▶ **ACTIVITY**
Pull every line with "lines" from the data below and copy it.

[Items from a data source]

====================

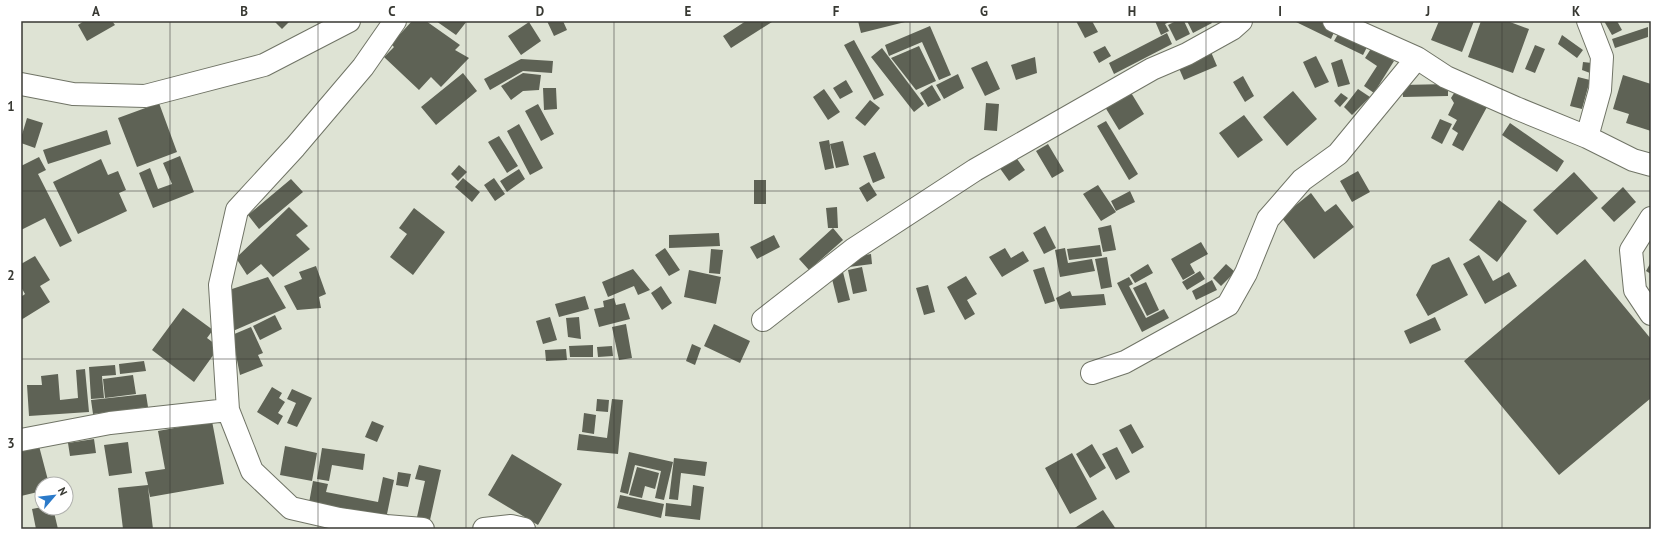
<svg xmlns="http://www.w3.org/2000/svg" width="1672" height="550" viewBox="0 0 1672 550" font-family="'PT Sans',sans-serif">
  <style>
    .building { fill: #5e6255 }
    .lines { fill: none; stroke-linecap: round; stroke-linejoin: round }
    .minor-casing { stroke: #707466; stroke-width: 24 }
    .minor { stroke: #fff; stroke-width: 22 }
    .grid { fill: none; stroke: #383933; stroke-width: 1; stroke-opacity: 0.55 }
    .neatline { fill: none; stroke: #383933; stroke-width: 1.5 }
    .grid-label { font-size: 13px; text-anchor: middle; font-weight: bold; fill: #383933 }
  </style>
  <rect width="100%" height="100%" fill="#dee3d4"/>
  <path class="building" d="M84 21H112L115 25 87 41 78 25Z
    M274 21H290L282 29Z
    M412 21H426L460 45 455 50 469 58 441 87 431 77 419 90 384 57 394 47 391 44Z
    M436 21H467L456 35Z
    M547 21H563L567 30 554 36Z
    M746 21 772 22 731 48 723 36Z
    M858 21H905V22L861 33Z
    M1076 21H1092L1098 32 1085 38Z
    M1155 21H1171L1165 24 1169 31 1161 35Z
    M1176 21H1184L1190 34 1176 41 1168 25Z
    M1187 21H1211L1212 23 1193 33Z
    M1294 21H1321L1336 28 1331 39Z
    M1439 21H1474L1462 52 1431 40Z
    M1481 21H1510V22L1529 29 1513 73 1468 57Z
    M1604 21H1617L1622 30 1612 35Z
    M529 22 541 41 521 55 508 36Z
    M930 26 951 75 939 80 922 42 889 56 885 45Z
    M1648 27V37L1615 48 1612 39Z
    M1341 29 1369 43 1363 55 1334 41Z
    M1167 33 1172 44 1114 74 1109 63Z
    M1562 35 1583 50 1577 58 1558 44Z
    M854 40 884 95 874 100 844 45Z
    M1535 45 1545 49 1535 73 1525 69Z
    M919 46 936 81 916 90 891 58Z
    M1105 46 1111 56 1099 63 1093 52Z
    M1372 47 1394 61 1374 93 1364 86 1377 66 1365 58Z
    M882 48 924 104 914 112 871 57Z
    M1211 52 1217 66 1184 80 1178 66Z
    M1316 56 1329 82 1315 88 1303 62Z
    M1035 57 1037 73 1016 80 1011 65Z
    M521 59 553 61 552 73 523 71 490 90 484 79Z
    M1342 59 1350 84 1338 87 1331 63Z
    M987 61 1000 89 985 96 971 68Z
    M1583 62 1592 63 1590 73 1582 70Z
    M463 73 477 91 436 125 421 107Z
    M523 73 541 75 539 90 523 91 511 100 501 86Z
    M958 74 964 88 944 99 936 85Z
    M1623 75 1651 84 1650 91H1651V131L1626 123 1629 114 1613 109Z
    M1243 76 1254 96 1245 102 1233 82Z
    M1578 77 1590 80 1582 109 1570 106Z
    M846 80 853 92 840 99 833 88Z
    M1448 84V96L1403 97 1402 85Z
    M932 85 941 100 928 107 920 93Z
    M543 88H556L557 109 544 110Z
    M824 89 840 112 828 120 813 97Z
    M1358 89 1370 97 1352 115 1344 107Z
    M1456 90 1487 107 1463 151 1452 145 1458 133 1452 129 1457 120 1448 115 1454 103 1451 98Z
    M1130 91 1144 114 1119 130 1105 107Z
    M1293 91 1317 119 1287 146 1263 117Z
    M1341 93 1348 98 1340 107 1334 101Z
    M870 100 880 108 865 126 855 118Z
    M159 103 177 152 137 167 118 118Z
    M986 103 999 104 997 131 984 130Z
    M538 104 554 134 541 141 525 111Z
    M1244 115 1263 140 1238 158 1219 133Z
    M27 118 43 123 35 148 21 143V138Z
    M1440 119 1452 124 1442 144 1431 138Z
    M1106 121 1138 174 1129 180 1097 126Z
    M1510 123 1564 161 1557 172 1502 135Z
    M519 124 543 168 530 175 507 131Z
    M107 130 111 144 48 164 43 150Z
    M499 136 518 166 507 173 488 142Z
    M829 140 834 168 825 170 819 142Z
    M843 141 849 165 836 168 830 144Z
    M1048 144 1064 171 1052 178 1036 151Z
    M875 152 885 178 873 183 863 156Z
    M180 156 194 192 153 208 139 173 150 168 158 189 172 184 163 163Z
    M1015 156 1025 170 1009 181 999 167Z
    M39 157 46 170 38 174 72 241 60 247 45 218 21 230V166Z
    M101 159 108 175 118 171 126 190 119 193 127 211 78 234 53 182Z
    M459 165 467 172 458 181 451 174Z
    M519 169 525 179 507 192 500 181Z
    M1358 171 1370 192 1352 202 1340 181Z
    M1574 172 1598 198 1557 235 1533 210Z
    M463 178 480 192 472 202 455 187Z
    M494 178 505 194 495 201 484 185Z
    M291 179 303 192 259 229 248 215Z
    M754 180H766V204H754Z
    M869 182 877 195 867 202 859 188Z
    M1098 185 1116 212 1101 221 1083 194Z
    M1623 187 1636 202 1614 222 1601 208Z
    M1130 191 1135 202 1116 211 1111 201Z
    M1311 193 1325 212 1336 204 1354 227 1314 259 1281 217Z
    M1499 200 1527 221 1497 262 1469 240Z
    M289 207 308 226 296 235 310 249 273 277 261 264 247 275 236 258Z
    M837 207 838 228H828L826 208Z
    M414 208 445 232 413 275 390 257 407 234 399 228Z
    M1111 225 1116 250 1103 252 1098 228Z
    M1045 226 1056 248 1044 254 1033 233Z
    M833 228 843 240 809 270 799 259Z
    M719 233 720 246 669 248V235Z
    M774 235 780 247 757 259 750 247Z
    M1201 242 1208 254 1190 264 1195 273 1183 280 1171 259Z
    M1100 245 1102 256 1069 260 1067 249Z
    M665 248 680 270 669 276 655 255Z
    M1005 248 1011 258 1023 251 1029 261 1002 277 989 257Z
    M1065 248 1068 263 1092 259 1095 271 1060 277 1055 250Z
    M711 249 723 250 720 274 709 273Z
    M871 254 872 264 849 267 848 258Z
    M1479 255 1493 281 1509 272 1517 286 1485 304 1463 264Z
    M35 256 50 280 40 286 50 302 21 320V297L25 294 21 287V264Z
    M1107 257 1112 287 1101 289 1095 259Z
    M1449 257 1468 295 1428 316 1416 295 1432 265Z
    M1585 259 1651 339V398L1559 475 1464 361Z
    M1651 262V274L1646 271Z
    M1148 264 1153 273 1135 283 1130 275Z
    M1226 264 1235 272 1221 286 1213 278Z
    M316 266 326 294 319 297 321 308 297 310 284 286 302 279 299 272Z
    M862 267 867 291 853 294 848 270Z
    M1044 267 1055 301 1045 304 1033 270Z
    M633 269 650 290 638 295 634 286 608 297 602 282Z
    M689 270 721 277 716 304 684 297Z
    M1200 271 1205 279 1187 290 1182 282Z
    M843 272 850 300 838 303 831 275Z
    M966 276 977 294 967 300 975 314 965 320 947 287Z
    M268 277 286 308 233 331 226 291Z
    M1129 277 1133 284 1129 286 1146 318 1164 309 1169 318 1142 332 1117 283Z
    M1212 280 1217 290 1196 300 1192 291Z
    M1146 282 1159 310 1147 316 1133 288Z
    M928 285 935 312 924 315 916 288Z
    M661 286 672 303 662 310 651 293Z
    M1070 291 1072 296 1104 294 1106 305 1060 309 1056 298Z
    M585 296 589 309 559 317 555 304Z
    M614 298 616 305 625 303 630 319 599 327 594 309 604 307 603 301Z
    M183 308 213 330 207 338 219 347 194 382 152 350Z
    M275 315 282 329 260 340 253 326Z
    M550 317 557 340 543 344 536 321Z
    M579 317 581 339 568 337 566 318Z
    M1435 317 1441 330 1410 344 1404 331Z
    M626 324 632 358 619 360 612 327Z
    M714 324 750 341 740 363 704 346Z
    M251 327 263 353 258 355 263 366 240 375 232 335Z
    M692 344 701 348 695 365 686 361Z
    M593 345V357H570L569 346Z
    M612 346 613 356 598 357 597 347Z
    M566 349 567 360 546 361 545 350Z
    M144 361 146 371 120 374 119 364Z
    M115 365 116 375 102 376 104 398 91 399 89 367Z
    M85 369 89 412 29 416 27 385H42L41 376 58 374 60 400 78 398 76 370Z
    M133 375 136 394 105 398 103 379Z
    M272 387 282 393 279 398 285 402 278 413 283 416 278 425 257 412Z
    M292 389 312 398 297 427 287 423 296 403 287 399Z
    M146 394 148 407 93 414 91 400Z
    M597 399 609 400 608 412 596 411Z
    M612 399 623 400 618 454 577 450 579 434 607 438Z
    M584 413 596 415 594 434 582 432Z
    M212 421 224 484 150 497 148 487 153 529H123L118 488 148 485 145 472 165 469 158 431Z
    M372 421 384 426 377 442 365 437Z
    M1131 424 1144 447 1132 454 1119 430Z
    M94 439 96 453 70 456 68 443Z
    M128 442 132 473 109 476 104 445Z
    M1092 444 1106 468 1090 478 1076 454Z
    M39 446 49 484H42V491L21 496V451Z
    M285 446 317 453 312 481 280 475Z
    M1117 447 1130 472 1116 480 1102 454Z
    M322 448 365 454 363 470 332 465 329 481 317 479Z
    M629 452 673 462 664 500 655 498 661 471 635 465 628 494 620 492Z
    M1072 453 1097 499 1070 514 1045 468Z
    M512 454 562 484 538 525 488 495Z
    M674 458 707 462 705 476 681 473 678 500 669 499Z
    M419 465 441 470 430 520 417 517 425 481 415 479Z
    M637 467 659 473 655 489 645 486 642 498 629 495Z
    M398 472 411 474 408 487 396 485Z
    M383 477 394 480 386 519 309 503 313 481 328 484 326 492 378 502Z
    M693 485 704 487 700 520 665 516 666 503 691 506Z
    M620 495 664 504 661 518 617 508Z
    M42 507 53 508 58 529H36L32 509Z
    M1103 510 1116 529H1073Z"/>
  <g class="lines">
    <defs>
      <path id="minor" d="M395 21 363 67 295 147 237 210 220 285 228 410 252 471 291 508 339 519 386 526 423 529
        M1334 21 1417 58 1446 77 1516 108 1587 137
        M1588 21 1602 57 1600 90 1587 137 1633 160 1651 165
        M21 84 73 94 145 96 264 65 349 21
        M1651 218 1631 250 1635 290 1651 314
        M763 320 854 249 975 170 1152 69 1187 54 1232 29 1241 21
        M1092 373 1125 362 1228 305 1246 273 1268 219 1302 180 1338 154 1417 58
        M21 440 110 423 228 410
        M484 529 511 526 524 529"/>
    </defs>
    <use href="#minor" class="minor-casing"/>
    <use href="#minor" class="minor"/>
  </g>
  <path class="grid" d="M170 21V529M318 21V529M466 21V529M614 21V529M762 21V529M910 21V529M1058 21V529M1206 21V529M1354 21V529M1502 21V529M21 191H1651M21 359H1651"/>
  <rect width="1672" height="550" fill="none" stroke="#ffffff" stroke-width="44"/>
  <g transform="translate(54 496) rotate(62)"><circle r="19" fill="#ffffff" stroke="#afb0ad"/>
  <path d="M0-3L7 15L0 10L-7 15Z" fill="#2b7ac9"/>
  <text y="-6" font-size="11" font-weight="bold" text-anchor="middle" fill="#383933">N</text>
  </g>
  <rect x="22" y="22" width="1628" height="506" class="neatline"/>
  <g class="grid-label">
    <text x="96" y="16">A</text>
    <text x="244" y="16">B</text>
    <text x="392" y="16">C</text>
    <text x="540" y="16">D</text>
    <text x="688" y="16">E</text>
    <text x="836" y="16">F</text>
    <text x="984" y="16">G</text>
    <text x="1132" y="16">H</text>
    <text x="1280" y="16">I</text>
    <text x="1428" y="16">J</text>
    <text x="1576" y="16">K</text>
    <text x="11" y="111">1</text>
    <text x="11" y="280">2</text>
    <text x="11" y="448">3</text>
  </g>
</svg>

====================

▶ **OUTPUT OF THE TASK**
    .lines { fill: none; stroke-linecap: round; stroke-linejoin: round }
  <g class="lines">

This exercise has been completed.